Toby Spence, formidable mozartien, un Essex excellent dans Gloriana de Britten, confère une vie riche, vocalement et dramatiquement, au capitaine Vere. On sait bien que les pages écrites par Britten pour Peter Pears ont marqué plusieurs générations de ténors britténiens. On «voyait», on «entendait» Pears en entendant et en voyant un autre. Toby Spence, à mon avis, fait passer le ténor du musicien britannique «de l’autre côté du répertoire», sur une autre rive. Warner renonce à masquer, à déguiser Spence en vieillard au début et à la fin; il est un jeune et bel homme, la construction du personnage ne s’oppose pas à la ligne, et il n’y a pas un vieux avec une voix jeune: il y a un vieil homme à ses côtés, l’image d’un Vere aussi vieilli que torturé, voire misérable, mais celui qui chante est le jeune Vere. Son personnage, ferme et en même temps torturé après la scène de la mort de Claggart et le procès de Billy, donne le sens du manque de sens de l’histoire: le droit contre la justice, le mal contre le bien, la rancœur contre la beauté, les ténèbres contre la lumière. Un ténor excellent pour un rôle complexe qui ne doit pas consister en la grimace des complexités mais dans l’équilibre (encore) des contraires, et le tout dans une ligne lyrique devant être presque toujours ferme et irréductible (tout comme son navire est L’Indomptable).


Il faut aussi mentionner la belle construction du personnage de Dansker par Clive Bayley ainsi que les trois officiers, Oliemans, Soar et Jürgens. Il y a un équilibre très efficace entre les voix solistes épisodiques et le chœur, dont les scènes proposent une solution adéquate d’une façon naturelle, allant de soi, où la complexité n’est pas évidente, mais où elle n’est pas non plus cachée. Il faut notamment souligner le renforcement de la vision et du mouvement de la masse des marins par des figurants nombreux et très efficaces, ainsi que le petit groupe de voix d’enfants dirigé par Ana González pour les mousses.

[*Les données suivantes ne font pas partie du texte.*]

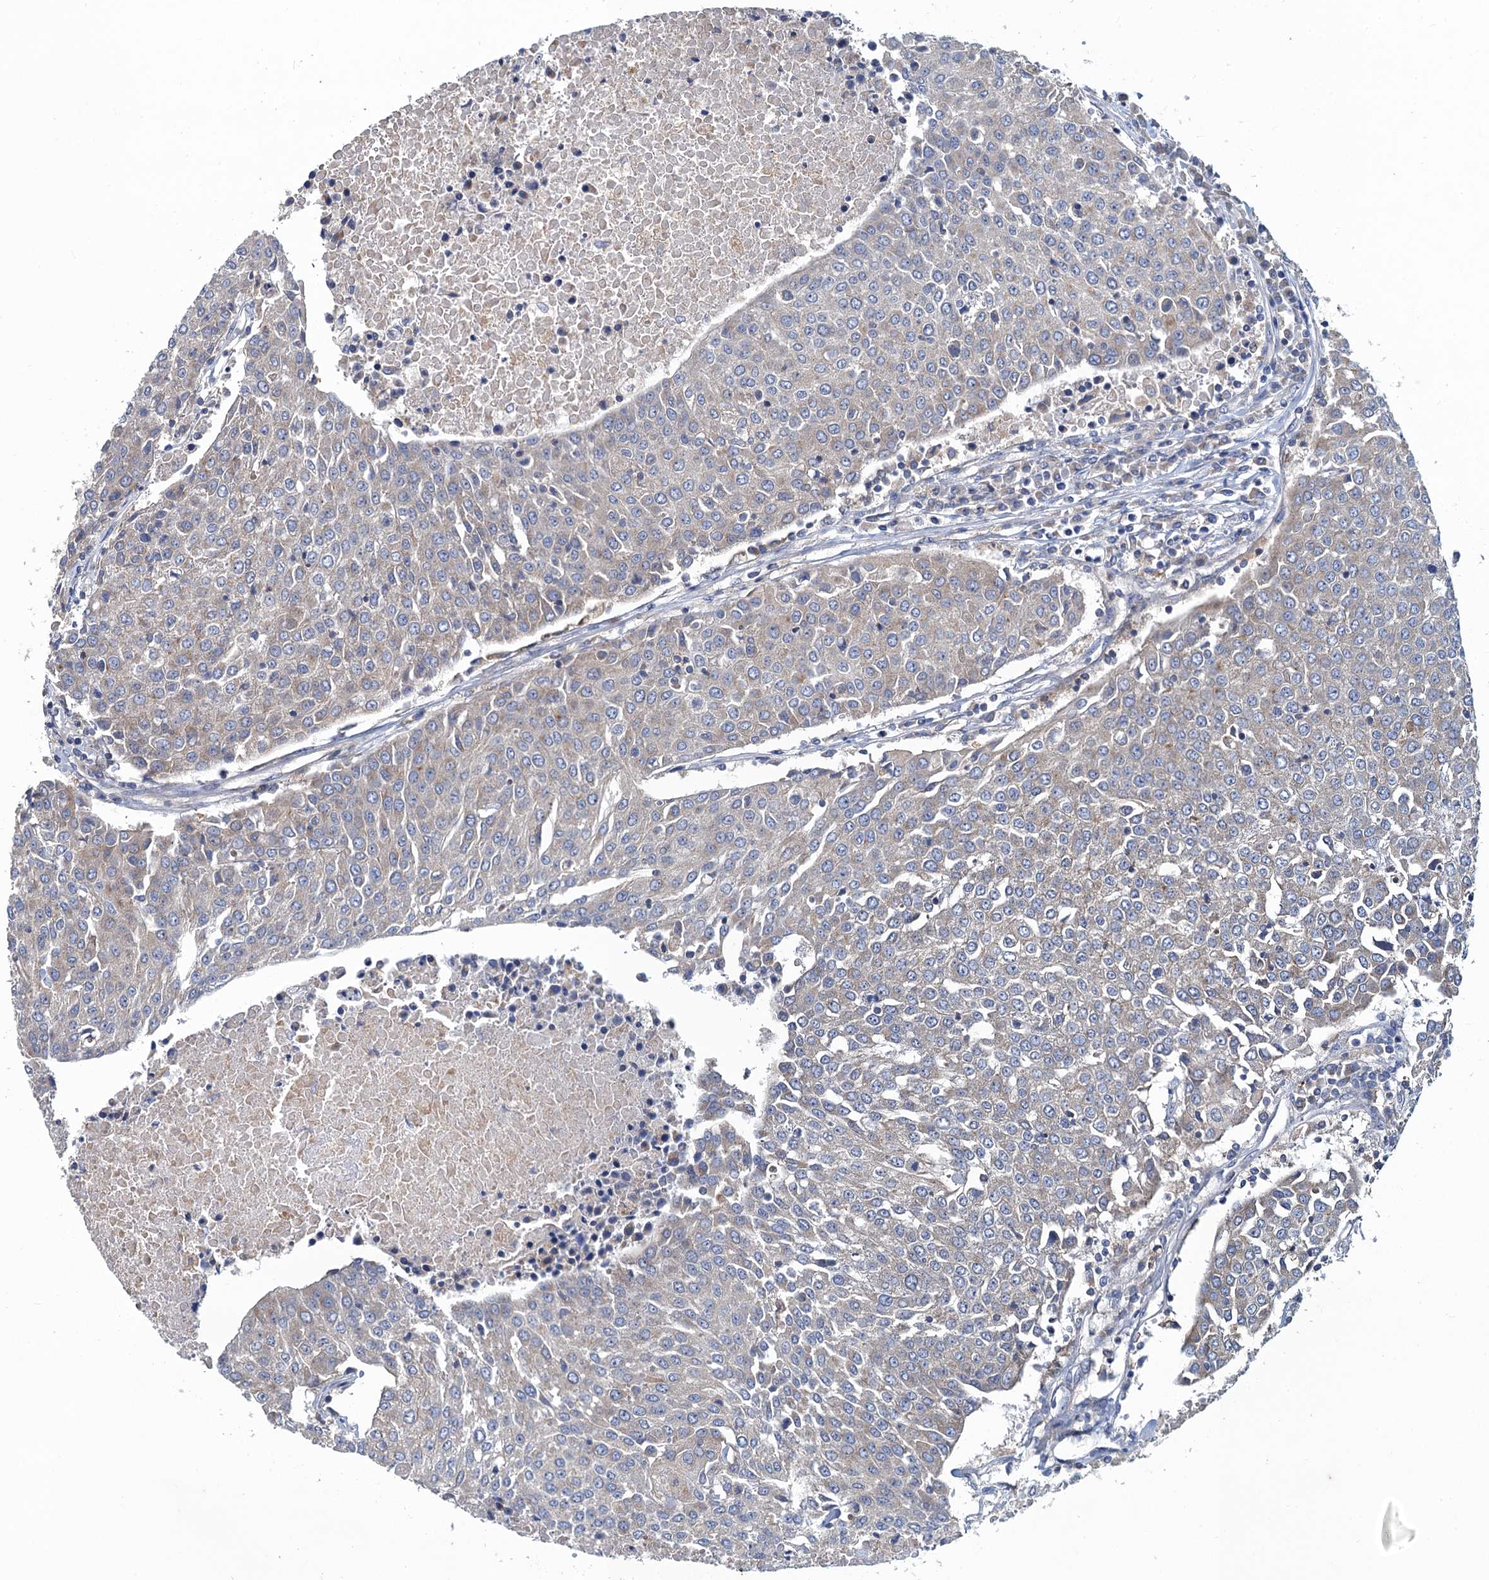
{"staining": {"intensity": "negative", "quantity": "none", "location": "none"}, "tissue": "urothelial cancer", "cell_type": "Tumor cells", "image_type": "cancer", "snomed": [{"axis": "morphology", "description": "Urothelial carcinoma, High grade"}, {"axis": "topography", "description": "Urinary bladder"}], "caption": "High magnification brightfield microscopy of urothelial cancer stained with DAB (brown) and counterstained with hematoxylin (blue): tumor cells show no significant expression.", "gene": "SNAP29", "patient": {"sex": "female", "age": 85}}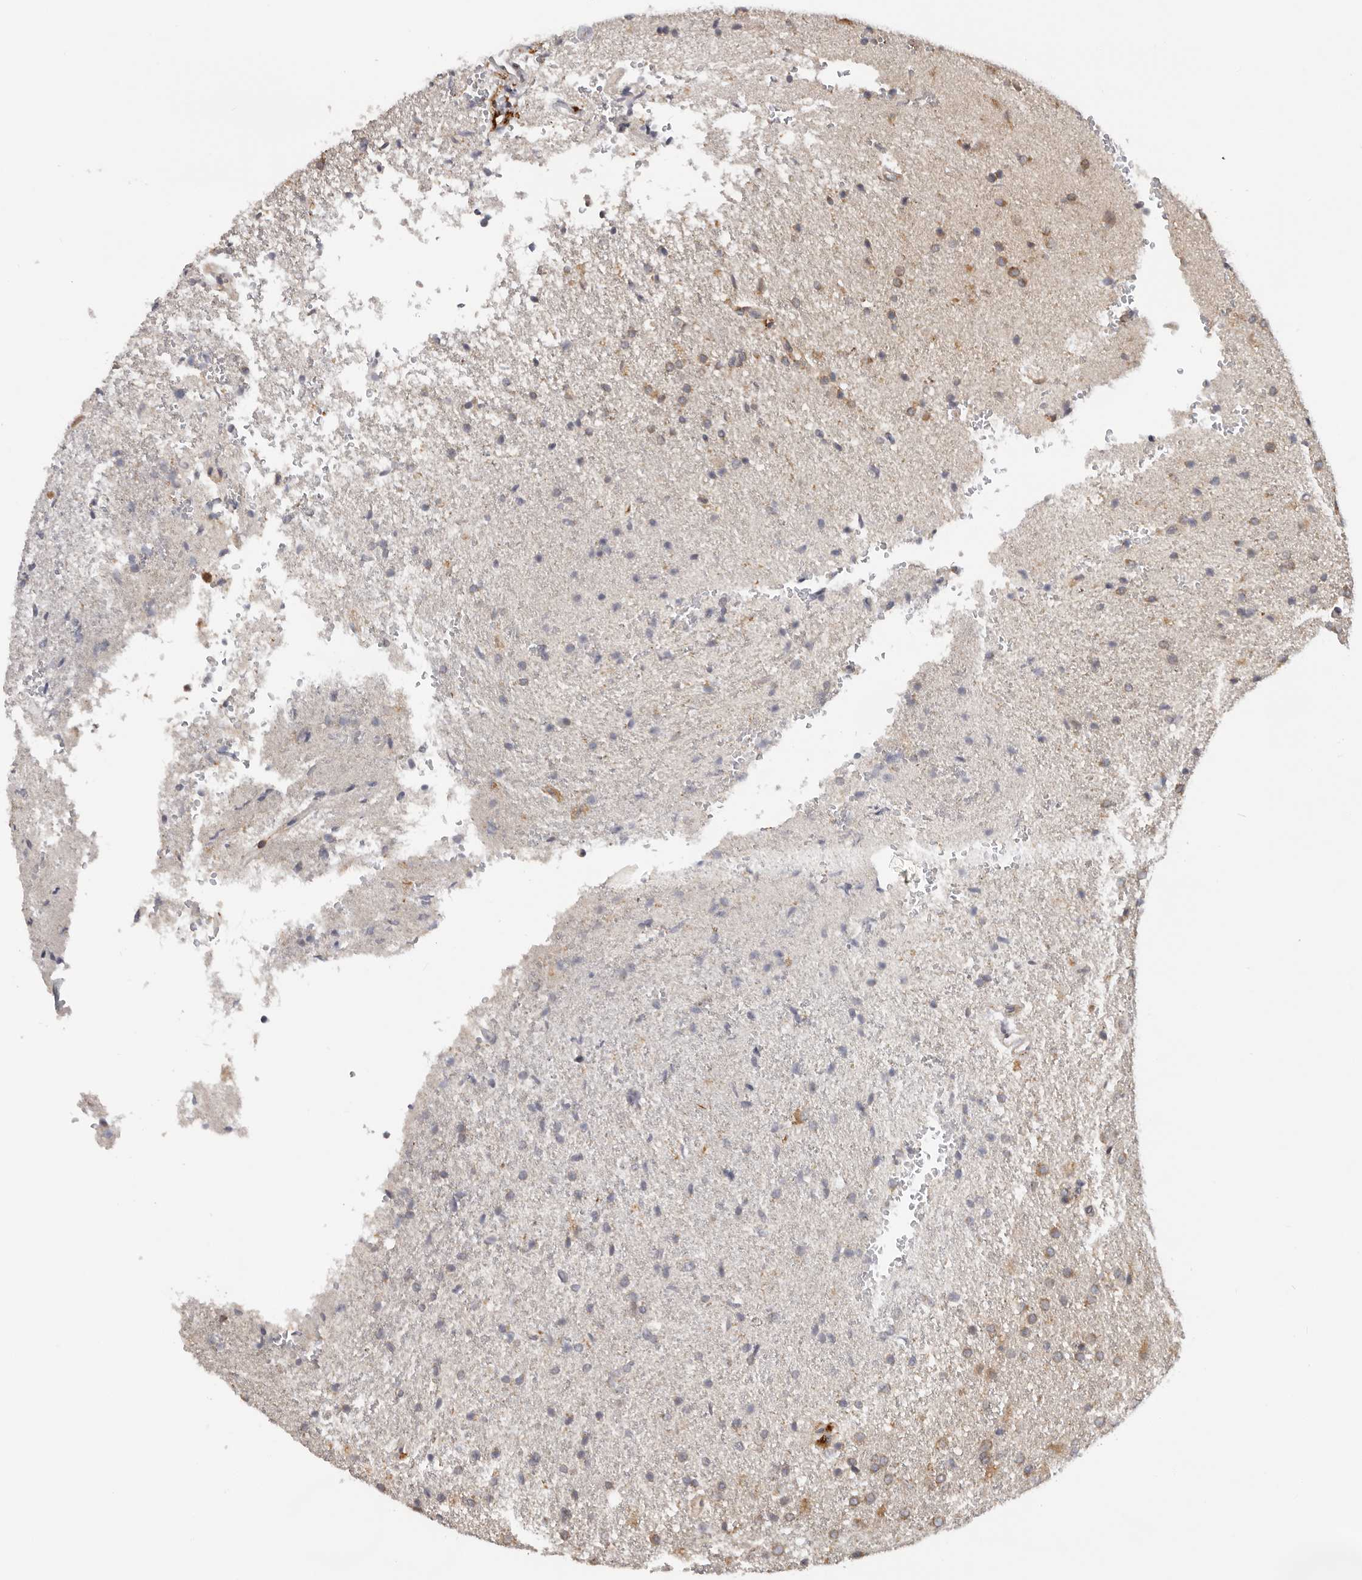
{"staining": {"intensity": "moderate", "quantity": "25%-75%", "location": "cytoplasmic/membranous"}, "tissue": "glioma", "cell_type": "Tumor cells", "image_type": "cancer", "snomed": [{"axis": "morphology", "description": "Glioma, malignant, High grade"}, {"axis": "topography", "description": "Brain"}], "caption": "This micrograph demonstrates glioma stained with IHC to label a protein in brown. The cytoplasmic/membranous of tumor cells show moderate positivity for the protein. Nuclei are counter-stained blue.", "gene": "PPP1R42", "patient": {"sex": "male", "age": 72}}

Billy Budd est un crescendo sonore, mais aussi d’action dramatique, avec des climax dans la seconde partie – il s’agit ici de la version révisée, en deux actes: la bataille frustrée, l’accusation de Claggart, la mort de Claggart due à Billy, confondu, surpris dans sa bonne foi (des «surprises» comme celle-ci le font bégayer, le privent de la parole, il devient un peu Wozzeck), l’air de Billy dans son cachot et le murmure menaçant des marins après l’exécution de Billy (un crescendo, aussi). Mais il en va de même dans des moments qu’on ne considère parfois pas comme très théâtraux, comme la scène, magistralement réalisée dans cette mise en scène, du dortoir des marins (solistes, chœur, mouvement scénique, chant, conflit, violence: cela n’est-il pas du théâtre ?). Tout ce crescendo, toute cette progression est dénouée par Ivor Bolton, dans la fosse, avec une direction exacte, soignée, avec un grand sens du drame mais aussi des moments d’apparente détente, de préparation, de justification de ce qui est en train de se passer. La couleur, bien sûr, mais aussi la nuance: des dynamiques, des crescendos, de l’épaisseur ou de la minceur sonores. Le Chœur du Teatro Real a été, encore une fois, un protagoniste important, préparé par l’excellent Andrés Máspero.


Pour conclure, une représentation dont le succès conforte le processus de «normalisation» de Britten dans le répertoire, normalisation pas tout à fait aboutie en dehors de la Grande-Bretagne, mais qui est en train de devenir une réalité. Tout comme pour Janácek, mais Britten est postérieur et il a composé quinze opéras. Le succès, au Teatro Real, de Grimes, Lucretia, Le Tour d’écrou, Le Songe, La Mort à Venise est la garantie, avec le Billy extraordinaire qu’on vient de voir, d’une présence nécessaire, incontournable, du théâtre lyrique du XXe siècle.


En résumé: un Billy Budd exemplaire, par les voix, par la fosse et par la production de Warner et Levine.